▶ What the task asks
Copy out word for word the lines from the one with "Tuzlu su akvaryumlarında" up to and including the one with "BİLGİLENDİRME".

BEGIN Input material

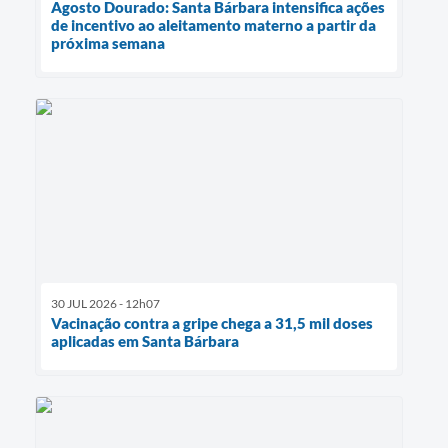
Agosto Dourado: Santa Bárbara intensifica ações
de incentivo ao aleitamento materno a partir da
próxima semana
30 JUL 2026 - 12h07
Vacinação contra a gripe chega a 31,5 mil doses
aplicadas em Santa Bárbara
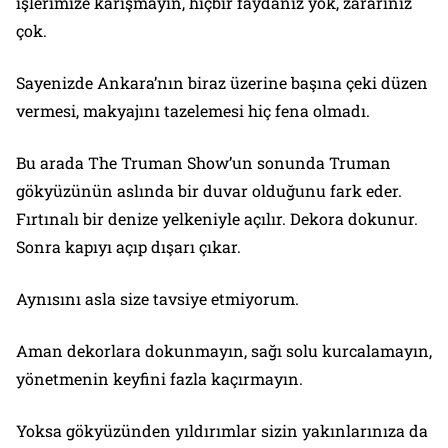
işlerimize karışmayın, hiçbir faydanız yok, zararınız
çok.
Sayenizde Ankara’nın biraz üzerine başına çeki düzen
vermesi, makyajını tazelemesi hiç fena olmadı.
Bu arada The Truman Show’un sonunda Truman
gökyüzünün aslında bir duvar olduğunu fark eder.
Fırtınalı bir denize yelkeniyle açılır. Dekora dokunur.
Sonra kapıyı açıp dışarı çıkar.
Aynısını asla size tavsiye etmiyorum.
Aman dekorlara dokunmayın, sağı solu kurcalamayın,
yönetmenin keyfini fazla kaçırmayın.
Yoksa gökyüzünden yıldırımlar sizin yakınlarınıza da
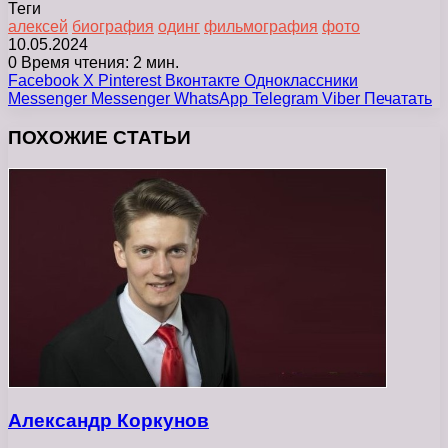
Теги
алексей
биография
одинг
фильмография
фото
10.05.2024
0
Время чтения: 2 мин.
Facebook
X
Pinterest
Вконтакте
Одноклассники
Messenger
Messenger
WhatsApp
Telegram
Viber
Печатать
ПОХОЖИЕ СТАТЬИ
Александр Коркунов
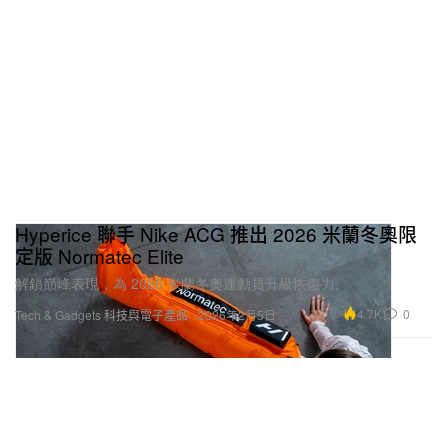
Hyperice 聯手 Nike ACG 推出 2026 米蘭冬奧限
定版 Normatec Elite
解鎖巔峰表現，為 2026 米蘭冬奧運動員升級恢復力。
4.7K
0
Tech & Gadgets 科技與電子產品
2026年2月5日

END Input material
BEGIN Input material

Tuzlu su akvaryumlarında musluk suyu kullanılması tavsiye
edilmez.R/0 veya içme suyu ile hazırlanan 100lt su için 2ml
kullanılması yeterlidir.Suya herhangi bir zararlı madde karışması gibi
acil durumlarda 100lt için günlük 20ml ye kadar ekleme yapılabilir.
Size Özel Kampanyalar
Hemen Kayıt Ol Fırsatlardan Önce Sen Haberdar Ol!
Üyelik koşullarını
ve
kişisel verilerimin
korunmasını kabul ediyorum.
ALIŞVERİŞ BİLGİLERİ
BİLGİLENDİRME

END Input material

▶ Solved problem
Tuzlu su akvaryumlarında musluk suyu kullanılması tavsiye
edilmez.R/0 veya içme suyu ile hazırlanan 100lt su için 2ml
kullanılması yeterlidir.Suya herhangi bir zararlı madde karışması gibi
acil durumlarda 100lt için günlük 20ml ye kadar ekleme yapılabilir.
Size Özel Kampanyalar
Hemen Kayıt Ol Fırsatlardan Önce Sen Haberdar Ol!
Üyelik koşullarını
ve
kişisel verilerimin
korunmasını kabul ediyorum.
ALIŞVERİŞ BİLGİLERİ
BİLGİLENDİRME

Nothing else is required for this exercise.